INSTRUCTIONS FOR THE TASK:
Copy the listing below verbatim, from its first line through the line containing "Оптовый склад Сафоново", both included.

**** INFORMATION SUPPLIED ****

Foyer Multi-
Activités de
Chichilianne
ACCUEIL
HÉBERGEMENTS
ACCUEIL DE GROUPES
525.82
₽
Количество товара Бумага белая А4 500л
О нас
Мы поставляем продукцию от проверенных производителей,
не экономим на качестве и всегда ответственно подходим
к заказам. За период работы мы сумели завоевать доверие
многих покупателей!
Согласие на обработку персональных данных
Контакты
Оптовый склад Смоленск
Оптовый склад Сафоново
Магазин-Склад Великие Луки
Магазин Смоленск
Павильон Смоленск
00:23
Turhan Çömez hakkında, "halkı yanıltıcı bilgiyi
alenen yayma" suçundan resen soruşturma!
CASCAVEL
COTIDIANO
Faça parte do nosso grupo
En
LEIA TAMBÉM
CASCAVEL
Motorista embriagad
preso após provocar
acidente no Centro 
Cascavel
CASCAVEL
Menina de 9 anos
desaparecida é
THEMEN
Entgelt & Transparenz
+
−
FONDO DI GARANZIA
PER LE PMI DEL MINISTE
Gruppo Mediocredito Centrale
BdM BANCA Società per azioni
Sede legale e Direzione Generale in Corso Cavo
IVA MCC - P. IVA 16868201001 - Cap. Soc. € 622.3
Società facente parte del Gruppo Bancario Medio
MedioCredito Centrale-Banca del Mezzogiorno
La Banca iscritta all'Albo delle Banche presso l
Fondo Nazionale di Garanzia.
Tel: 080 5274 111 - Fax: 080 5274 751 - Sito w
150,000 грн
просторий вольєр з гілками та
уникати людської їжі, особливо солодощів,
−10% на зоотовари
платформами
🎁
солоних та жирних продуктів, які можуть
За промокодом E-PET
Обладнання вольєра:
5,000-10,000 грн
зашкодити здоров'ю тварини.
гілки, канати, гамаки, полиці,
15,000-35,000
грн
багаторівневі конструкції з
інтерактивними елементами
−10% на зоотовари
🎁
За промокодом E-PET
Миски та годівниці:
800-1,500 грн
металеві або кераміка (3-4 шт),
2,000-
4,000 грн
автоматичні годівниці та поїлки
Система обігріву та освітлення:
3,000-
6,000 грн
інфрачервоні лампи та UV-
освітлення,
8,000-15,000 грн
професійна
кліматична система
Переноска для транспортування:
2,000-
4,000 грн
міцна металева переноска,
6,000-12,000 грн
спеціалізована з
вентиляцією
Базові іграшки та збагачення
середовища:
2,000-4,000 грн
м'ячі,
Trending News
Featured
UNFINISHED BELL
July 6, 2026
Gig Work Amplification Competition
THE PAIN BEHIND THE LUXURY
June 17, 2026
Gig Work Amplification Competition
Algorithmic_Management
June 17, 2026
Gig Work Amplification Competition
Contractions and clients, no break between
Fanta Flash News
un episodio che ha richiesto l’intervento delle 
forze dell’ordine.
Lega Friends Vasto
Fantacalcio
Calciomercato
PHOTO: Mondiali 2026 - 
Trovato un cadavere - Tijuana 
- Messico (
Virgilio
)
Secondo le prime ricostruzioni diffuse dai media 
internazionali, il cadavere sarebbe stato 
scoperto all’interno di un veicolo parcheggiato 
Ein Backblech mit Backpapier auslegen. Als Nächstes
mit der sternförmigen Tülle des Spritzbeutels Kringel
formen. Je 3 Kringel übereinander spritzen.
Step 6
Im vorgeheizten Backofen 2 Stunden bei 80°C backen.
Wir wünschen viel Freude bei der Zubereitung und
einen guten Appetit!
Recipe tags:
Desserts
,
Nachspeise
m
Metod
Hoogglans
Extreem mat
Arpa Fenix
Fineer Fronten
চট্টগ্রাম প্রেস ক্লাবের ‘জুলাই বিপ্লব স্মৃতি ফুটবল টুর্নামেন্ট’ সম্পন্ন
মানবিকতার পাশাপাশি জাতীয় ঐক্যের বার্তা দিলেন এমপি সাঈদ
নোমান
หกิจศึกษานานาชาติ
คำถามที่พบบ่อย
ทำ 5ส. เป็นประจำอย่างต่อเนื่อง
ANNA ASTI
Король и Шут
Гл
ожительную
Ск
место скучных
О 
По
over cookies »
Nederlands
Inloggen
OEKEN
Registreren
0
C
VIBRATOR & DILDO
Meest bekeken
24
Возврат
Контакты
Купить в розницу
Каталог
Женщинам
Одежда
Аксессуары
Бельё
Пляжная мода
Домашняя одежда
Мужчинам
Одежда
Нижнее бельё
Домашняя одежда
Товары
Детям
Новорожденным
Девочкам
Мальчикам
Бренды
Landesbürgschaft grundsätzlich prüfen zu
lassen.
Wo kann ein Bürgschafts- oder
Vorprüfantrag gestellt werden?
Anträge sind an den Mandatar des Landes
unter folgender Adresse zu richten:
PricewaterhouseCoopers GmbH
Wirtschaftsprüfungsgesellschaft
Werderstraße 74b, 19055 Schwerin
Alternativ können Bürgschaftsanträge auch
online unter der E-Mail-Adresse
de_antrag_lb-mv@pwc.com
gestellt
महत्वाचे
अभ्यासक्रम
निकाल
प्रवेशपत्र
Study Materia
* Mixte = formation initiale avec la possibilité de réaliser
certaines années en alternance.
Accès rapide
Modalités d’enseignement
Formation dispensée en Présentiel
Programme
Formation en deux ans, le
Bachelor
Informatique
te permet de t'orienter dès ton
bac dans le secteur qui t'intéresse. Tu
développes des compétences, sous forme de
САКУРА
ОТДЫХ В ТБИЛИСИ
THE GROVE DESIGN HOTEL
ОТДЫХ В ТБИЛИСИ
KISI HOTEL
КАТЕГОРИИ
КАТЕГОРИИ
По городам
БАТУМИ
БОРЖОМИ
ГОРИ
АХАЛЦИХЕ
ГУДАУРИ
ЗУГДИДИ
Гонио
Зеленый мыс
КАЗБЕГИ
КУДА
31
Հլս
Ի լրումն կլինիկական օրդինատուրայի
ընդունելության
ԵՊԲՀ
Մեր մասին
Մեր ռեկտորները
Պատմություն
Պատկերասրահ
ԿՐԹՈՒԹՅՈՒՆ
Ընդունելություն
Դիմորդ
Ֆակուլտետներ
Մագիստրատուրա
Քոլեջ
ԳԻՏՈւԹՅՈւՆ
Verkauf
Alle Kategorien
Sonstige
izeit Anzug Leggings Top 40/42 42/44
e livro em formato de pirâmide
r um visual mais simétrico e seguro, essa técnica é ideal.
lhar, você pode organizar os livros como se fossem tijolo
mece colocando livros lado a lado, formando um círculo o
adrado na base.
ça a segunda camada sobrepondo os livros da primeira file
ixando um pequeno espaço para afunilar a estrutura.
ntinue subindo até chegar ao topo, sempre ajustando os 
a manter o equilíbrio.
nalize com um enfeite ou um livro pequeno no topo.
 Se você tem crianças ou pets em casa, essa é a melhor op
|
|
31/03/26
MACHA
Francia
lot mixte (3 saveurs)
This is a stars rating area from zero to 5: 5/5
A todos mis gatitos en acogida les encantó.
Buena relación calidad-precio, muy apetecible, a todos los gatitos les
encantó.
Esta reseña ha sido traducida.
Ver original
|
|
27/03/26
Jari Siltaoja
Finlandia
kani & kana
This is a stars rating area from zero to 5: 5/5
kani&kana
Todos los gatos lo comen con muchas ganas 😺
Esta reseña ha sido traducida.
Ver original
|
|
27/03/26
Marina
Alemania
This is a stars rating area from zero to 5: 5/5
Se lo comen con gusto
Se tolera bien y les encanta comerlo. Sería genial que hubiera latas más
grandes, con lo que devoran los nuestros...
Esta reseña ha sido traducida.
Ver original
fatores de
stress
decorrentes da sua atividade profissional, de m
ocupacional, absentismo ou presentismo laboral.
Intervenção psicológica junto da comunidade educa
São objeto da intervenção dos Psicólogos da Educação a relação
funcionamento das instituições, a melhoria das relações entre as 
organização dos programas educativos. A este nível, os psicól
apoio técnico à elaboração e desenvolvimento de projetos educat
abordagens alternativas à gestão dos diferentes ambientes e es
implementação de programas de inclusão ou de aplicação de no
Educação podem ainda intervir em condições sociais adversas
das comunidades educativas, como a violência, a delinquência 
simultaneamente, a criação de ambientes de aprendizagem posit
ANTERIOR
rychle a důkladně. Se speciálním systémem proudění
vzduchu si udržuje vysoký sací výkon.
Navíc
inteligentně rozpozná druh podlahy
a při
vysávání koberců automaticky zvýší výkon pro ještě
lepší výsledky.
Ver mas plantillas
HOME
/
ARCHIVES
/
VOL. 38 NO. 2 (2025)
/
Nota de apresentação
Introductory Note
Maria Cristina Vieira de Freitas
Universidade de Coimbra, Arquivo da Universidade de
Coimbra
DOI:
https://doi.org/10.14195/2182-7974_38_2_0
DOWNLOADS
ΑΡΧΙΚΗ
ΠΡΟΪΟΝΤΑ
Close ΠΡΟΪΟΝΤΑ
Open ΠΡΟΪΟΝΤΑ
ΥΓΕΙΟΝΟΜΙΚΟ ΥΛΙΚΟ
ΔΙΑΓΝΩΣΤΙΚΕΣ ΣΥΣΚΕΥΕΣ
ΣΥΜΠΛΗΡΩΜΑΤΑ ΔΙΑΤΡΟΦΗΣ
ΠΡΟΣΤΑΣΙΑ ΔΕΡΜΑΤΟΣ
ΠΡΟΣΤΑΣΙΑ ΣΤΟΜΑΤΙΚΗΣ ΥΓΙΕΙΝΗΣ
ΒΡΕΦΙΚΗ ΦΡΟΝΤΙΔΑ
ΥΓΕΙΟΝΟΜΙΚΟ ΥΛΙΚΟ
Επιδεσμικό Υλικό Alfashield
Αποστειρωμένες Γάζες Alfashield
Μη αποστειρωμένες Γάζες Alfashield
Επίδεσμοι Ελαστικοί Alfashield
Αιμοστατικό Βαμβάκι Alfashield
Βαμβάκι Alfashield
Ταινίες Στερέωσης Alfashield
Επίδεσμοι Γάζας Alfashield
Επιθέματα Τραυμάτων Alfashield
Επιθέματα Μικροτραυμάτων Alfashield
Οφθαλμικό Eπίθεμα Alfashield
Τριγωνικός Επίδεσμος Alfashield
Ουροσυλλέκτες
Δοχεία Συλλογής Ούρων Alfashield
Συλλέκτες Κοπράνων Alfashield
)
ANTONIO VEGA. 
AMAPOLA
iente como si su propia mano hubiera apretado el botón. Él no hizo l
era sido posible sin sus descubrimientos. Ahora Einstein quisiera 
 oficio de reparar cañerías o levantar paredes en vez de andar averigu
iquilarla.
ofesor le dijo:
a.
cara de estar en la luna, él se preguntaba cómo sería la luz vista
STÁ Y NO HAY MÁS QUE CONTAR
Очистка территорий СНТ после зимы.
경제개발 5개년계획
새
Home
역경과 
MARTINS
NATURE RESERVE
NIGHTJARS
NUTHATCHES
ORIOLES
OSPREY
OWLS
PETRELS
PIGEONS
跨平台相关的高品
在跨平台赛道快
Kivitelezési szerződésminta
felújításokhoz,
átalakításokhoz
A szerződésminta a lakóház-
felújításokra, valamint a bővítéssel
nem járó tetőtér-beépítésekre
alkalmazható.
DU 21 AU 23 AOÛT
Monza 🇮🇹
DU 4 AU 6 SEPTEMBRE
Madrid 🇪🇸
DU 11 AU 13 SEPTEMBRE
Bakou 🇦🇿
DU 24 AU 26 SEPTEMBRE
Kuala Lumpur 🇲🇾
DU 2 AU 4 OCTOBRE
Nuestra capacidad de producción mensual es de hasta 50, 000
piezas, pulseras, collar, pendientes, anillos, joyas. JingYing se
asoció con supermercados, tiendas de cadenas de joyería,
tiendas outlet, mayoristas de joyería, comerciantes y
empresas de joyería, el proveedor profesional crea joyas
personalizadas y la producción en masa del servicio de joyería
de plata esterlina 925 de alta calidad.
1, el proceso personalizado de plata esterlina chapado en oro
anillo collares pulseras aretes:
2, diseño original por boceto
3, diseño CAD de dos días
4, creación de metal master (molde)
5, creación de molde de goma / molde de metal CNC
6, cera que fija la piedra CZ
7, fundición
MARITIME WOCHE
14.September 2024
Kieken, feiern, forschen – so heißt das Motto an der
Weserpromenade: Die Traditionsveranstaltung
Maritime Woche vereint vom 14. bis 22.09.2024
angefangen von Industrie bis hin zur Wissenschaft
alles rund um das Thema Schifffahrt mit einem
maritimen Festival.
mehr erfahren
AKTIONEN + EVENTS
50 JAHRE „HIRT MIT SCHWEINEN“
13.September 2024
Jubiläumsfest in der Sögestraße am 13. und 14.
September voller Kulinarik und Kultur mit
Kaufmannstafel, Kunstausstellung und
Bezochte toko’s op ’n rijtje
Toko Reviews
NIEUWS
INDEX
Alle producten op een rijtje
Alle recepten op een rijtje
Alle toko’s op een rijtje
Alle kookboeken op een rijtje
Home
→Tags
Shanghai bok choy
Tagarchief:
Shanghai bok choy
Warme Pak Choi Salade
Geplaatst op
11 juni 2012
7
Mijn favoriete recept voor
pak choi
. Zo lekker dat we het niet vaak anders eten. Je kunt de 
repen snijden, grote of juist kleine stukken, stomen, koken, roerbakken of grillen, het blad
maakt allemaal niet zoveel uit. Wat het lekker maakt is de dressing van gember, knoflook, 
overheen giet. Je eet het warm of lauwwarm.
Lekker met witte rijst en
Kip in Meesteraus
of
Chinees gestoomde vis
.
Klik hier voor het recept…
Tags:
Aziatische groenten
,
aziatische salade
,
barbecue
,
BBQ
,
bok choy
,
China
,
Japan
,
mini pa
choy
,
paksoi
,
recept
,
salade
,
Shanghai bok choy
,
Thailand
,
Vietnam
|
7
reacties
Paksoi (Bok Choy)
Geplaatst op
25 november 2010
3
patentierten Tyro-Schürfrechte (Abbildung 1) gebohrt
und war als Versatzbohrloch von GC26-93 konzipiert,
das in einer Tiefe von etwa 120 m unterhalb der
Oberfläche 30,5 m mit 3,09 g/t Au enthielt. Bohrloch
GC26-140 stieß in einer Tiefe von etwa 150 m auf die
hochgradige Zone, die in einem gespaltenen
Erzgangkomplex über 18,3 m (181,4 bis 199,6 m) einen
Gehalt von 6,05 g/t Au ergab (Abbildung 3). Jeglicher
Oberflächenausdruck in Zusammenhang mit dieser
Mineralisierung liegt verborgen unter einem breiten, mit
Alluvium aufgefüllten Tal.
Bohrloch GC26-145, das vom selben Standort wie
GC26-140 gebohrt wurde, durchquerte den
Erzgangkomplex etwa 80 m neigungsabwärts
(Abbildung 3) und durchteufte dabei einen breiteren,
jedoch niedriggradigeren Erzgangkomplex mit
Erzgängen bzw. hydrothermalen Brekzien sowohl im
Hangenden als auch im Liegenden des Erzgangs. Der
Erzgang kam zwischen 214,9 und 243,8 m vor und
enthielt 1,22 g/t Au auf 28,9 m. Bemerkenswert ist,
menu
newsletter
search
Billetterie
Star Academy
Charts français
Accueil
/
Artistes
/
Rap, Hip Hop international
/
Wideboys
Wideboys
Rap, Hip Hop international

****

WRITTEN REPLY:
Foyer Multi-
Activités de
Chichilianne
ACCUEIL
HÉBERGEMENTS
ACCUEIL DE GROUPES
525.82
₽
Количество товара Бумага белая А4 500л
О нас
Мы поставляем продукцию от проверенных производителей,
не экономим на качестве и всегда ответственно подходим
к заказам. За период работы мы сумели завоевать доверие
многих покупателей!
Согласие на обработку персональных данных
Контакты
Оптовый склад Смоленск
Оптовый склад Сафоново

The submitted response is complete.